Problem – Can you turn the entries from the first line through the line containing "3: (161, 91)", both included, into a Markdown table with a Row column numbering each line and a Line column holding its text, with any blank lines left out?

(Stored data entries)
========================================================================

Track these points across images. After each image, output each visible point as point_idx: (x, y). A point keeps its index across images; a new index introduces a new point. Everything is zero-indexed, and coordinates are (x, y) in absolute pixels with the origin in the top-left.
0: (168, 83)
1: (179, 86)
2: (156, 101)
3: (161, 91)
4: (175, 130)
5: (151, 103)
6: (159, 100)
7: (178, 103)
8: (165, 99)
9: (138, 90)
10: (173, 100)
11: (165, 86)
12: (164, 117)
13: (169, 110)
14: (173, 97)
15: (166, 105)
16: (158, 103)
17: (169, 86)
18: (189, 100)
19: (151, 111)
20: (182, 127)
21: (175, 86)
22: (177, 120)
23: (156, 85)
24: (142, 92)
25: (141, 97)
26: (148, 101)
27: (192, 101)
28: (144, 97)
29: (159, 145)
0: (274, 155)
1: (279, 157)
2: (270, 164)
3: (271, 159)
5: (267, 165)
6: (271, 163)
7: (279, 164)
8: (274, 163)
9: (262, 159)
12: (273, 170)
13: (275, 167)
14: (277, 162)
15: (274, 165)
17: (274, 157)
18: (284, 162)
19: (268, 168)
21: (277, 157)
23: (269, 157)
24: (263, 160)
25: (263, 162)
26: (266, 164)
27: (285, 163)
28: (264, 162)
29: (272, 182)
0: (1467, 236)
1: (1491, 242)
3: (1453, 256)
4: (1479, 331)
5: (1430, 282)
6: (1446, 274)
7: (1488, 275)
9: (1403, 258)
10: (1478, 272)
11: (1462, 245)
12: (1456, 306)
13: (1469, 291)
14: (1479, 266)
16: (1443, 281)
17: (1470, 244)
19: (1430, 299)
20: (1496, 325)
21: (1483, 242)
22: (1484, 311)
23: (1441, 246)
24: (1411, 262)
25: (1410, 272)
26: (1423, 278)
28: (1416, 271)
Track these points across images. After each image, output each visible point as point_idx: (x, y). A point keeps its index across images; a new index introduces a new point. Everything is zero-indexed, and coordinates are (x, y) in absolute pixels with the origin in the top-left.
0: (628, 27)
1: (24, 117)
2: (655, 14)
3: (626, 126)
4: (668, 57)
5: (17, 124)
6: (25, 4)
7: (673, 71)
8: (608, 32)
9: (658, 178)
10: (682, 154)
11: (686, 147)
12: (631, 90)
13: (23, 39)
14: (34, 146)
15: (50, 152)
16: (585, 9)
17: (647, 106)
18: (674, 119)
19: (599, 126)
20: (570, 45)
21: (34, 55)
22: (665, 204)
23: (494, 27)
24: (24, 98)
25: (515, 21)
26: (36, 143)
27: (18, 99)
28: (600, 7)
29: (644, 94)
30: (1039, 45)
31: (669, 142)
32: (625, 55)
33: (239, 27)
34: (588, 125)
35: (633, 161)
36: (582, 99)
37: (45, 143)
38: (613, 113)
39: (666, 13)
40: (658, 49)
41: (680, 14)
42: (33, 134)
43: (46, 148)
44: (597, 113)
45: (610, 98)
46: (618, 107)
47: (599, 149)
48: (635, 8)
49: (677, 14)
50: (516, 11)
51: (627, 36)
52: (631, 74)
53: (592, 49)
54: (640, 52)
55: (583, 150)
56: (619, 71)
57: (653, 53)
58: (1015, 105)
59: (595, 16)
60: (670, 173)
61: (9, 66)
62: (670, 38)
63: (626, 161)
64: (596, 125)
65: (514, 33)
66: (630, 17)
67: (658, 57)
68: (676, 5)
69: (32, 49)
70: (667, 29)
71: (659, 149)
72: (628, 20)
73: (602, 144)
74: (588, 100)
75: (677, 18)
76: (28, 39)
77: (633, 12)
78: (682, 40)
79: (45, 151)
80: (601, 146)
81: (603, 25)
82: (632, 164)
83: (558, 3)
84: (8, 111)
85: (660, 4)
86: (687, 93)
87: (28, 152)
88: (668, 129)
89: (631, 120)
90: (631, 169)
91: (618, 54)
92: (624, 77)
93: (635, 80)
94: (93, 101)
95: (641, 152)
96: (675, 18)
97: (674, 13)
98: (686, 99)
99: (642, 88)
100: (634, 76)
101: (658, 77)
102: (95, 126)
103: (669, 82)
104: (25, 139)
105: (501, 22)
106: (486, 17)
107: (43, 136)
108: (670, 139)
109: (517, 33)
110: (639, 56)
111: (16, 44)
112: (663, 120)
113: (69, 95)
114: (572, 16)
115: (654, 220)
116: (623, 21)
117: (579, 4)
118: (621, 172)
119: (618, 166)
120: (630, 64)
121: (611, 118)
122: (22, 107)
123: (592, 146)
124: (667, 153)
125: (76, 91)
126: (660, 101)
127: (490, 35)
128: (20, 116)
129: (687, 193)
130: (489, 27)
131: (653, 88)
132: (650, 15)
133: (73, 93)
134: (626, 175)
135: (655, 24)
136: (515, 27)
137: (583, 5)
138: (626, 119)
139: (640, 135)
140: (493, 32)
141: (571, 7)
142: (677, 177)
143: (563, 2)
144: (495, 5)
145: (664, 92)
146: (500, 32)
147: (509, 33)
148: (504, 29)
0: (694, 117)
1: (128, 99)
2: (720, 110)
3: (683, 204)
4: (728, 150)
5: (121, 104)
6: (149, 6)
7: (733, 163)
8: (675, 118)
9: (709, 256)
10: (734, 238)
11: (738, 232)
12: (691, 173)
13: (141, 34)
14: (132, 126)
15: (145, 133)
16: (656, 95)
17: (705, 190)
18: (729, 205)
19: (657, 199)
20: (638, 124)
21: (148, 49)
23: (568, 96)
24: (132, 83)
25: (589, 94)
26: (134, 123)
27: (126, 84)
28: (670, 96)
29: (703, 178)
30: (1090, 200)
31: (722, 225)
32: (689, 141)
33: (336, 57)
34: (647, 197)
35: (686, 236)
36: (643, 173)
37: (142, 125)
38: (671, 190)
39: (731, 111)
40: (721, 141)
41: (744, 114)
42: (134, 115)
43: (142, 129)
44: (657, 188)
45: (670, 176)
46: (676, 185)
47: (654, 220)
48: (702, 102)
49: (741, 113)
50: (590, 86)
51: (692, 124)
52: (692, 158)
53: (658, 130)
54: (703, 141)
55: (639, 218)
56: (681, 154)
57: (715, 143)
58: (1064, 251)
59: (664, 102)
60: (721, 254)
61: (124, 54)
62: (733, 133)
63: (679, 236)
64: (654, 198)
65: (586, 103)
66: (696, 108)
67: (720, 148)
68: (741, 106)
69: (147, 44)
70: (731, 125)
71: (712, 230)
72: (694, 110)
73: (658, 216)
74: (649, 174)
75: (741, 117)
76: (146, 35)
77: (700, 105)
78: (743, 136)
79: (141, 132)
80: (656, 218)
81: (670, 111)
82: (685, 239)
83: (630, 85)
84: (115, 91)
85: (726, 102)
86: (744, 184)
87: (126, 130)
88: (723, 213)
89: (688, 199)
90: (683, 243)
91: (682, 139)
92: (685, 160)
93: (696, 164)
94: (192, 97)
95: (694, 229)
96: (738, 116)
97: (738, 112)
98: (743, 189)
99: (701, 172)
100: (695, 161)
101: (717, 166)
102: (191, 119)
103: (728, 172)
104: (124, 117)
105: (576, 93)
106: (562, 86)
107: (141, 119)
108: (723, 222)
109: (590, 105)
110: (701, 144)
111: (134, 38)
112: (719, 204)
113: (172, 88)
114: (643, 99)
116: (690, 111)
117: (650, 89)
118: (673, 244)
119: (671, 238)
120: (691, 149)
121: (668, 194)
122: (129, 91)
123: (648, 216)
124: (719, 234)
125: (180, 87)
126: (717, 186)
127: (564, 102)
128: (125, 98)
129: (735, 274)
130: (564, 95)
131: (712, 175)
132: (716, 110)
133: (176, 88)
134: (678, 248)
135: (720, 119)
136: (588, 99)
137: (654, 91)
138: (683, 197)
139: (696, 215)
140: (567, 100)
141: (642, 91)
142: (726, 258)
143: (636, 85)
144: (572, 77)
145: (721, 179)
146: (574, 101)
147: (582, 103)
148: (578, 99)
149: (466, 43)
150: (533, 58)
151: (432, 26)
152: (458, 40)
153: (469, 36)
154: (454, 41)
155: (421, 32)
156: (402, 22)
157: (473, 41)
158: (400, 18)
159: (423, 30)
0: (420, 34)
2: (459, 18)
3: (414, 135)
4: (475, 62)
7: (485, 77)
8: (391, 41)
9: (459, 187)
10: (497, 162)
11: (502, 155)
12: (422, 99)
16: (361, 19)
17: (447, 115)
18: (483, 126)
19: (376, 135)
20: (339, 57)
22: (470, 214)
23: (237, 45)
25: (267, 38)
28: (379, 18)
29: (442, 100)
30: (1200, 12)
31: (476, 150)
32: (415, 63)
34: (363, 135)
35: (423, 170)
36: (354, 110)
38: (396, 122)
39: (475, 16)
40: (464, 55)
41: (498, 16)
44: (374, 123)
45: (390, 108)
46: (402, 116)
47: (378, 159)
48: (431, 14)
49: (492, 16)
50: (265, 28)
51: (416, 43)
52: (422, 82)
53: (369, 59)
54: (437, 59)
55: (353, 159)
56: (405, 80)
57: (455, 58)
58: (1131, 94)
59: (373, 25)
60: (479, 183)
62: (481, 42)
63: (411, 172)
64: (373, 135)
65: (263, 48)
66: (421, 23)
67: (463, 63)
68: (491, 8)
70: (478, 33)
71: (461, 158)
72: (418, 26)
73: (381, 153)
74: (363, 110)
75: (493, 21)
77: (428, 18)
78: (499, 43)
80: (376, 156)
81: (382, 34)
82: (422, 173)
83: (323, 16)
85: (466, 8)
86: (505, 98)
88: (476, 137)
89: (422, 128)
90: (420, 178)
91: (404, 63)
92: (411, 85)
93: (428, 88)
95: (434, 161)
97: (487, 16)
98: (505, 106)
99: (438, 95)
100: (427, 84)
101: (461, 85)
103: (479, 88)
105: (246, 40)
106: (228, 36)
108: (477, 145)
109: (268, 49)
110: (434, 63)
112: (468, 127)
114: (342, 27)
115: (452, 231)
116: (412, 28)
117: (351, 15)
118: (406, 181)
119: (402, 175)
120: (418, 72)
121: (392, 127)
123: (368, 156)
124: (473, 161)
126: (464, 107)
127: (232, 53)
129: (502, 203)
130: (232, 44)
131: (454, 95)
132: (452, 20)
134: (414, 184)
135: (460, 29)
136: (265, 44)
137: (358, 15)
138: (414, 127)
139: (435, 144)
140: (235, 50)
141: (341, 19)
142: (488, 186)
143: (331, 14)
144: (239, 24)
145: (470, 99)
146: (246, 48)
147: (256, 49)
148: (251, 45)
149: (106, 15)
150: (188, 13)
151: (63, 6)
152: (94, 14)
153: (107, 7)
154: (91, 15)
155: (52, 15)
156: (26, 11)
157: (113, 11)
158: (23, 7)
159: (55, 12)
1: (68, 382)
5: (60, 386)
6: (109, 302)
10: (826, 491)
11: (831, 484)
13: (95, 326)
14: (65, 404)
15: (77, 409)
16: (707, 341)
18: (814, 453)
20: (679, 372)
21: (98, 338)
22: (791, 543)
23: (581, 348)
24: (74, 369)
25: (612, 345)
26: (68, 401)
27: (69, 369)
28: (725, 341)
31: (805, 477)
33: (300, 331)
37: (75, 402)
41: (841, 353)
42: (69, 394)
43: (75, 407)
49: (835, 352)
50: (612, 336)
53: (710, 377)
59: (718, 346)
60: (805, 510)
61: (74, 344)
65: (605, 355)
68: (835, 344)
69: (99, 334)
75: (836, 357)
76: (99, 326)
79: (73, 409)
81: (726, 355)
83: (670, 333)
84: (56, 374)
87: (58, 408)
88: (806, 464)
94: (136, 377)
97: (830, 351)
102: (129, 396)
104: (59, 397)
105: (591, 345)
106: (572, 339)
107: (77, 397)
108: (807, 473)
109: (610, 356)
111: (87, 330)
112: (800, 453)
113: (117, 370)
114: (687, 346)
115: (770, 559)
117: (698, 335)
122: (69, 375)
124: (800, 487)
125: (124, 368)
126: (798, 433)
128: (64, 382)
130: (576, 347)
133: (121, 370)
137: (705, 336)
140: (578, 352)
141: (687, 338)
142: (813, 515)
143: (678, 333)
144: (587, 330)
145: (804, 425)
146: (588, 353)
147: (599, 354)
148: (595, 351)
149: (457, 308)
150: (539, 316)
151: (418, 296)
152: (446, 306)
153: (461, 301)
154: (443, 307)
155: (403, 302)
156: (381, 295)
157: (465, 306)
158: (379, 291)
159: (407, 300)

========================================================================

Reply –
| Row | Line |
|---|---|
| 1 | Track these points across images. After each image, output each visible point as point_idx: (x, y). A point keeps its index across images; a new index introduces a new point. Everything is zero-indexed, and coordinates are (x, y) in absolute pixels with the origin in the top-left. |
| 2 | 0: (168, 83) |
| 3 | 1: (179, 86) |
| 4 | 2: (156, 101) |
| 5 | 3: (161, 91) |